Die Vegetation im Hintergrund besteht aus hoch aufragenden Zypressen, die vertikalen Linien folgen und dem Bild eine gewisse Struktur verleihen. Der Himmel ist in warme, orange-rote Töne getaucht, was den Eindruck eines Sonnenuntergangs oder einer Dämmerung erweckt. Diese Farbgebung verstärkt das Gefühl von Vergänglichkeit und Abschied.
Die Anordnung der Elemente deutet auf eine Reflexion über Geschichte und Erinnerung hin. Das griechische Wort Chartas könnte sich auf ein Dokument, einen Vertrag oder eine historische Schrift beziehen, was den Eindruck einer vergangenen Epoche verstärkt.

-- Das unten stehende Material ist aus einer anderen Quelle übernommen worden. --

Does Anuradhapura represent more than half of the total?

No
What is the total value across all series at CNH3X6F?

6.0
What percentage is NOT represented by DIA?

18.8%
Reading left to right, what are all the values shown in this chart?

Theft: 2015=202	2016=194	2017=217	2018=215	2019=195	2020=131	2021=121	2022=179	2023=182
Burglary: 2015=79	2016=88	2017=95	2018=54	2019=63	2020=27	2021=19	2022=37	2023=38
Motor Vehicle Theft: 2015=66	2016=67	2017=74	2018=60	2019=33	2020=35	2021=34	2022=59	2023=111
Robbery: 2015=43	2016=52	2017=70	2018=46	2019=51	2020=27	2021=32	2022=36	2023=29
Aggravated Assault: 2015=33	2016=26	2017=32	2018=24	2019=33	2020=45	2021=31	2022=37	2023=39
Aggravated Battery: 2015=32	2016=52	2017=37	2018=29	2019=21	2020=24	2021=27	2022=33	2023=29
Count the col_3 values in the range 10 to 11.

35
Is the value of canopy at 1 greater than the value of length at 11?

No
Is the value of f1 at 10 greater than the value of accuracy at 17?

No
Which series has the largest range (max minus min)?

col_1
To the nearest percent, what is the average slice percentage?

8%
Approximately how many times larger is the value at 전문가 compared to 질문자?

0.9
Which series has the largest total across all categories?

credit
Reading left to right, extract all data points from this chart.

Der Adler, traditionell ein Symbol für Macht und Freiheit, scheint hier jedoch nicht triumphierend zu sein, sondern eher in einem Zustand der Kontemplation oder sogar Trauer dargestellt.
Die verblühten Blumen im Vordergrund könnten als Metapher für das Vergehen der Zeit und die Vergänglichkeit des Lebens interpretiert werden. Insgesamt erzeugt das Gemälde eine subtile Spannung zwischen Monumentalität und Melancholie, zwischen Erinnerung und Verlust. Es scheint, als ob der Künstler eine Reflexion über die menschliche Existenz und ihre Unausweichlichkeit thematisieren möchte.